Николай некоторое время искал глазами девушку, с которой познакомился на станции, но не слишком огорчился, не увидев ее. В глубине души он предпочитал, чтобы новая встреча состоялась позднее, когда не только намерения, но и поступки будут говорить за него. Самолюбие Николая было неопределенно уязвлено, и, как всегда в таких случаях, его утешало воображение. Вскоре он вообще перестал обращать внимание на то, что его окружало, мысленно созерцая свое недалекое будущее… И хотя картины, рисовавшиеся ему, ничем не отличались от тех, что волновали многих юношей, — поле боя, ранение после подвига, сестра, перевязывающая героя, награда перед строем, — они не становились от этого менее привлекательными. В самой их всеобщности заключалась особая притягательная сила. Они были, наконец, очень интимным переживанием, о котором никому не следовало догадываться…

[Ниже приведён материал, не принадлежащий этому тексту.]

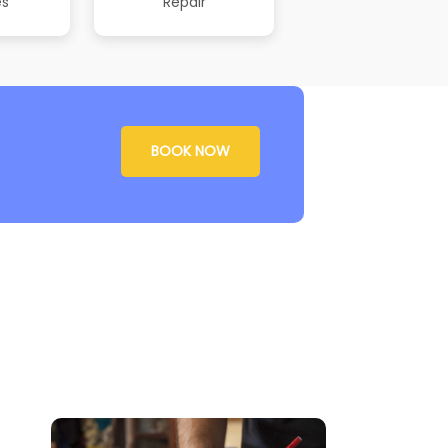
es
Repair
BOOK NOW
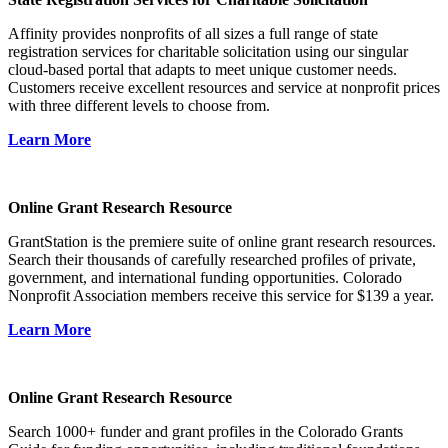
Affinity provides nonprofits of all sizes a full range of state
registration services for charitable solicitation using our singular
cloud-based portal that adapts to meet unique customer needs.
Customers receive excellent resources and service at nonprofit prices
with three different levels to choose from.
Learn More
Online Grant Research Resource
GrantStation is the premiere suite of online grant research resources.
Search their thousands of carefully researched profiles of private,
government, and international funding opportunities. Colorado
Nonprofit Association members receive this service for $139 a year.
Learn More
Online Grant Research Resource
Search 1000+ funder and grant profiles in the Colorado Grants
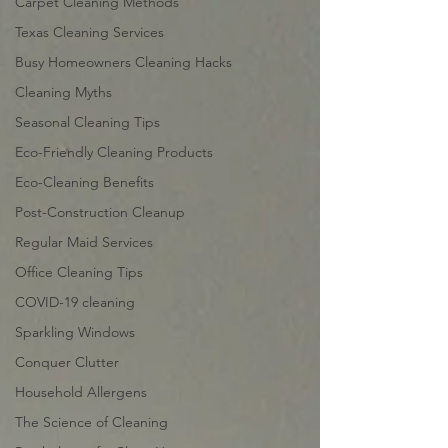
Carpet Cleaning Methods
Texas Cleaning Services
Busy Homeowners Cleaning Hacks
Cleaning Myths
Seasonal Cleaning Tips
Eco-Friendly Cleaning Products
Eco-Cleaning Benefits
Post-Construction Cleanup
Regular Maid Services
Office Cleaning Tips
COVID-19 cleaning
Sparkling Windows
Conquer Clutter
Household Allergens
The Science of Cleaning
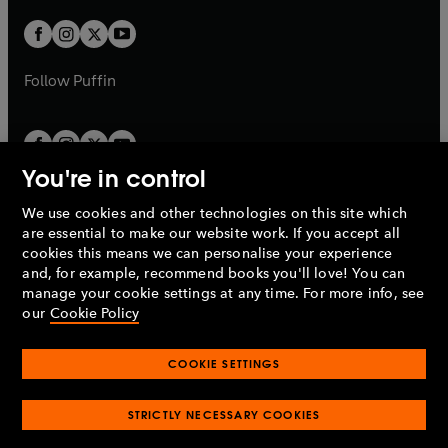
w
w
b
b
a
a
t
t
b
b
a
a
b
b
Follow
Puffin
You're in control
We use cookies and other technologies on this site which
Penguin Books Limited
are essential to make our website work. If you accept all
A
Penguin Random House
Company.
cookies this means we can personalise your experience
© 1995 –
2026
Penguin Books Ltd. Registered number: 861590
and, for example, recommend books you'll love! You can
England.
Registered office: One Embassy Gardens, 8 Viaduct
manage your cookie settings at any time. For more info, see
Gardens, London, SW11 7BW, UK.
our
Cookie Policy
COOKIE SETTINGS
Privacy policy
Cookies policy
Cookie settings
O
O
Opens
p
p
STRICTLY NECESSARY COOKIES
in
Modern slavery statement
Accessibility
Product recalls
O
O
O
e
e
a
Terms & conditions
Pay gap reports
p
p
p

Возбуждение, охватившее Николая, было приятным, как всякое ощущение удачи, даже иллюзорной. Самый мир опасностей, открывшийся ныне ему, сообщал небывалую достоверность его вымыслам. Обращенные в будущее, они переживались почти как воспоминание о случившемся. Однако и у большинства людей событие, происшедшее в воображении, существует потом как бы в скрытом виде… Окружающие просто не подозревали пока того, что было известно о себе Николаю. Ибо уже сейчас со всей полнотой он ощущал себя сильным, стойким, самоотверженным… Он не чувствовал усталости, хотя идти по размытой тропе было нелегко, и он часто перебрасывал винтовку с одного плеча на другое. Губы его были плотно сомкнуты, брови хмурились над ореховыми глазами…
Воронка от крупной авиабомбы преградила Красноармейцам путь. Налитый до половины кратер вздымался сочащимися глыбами выброшенной земли. Николай обошел его. Рябышев и еще несколько человек поднялись на край необыкновенного колодца: томительное любопытство влекло их… Но на красновато-серой поверхности воды люди увидели только свои опрокинутые темные отражения.
Легкий гром прозвучал впереди в тумане.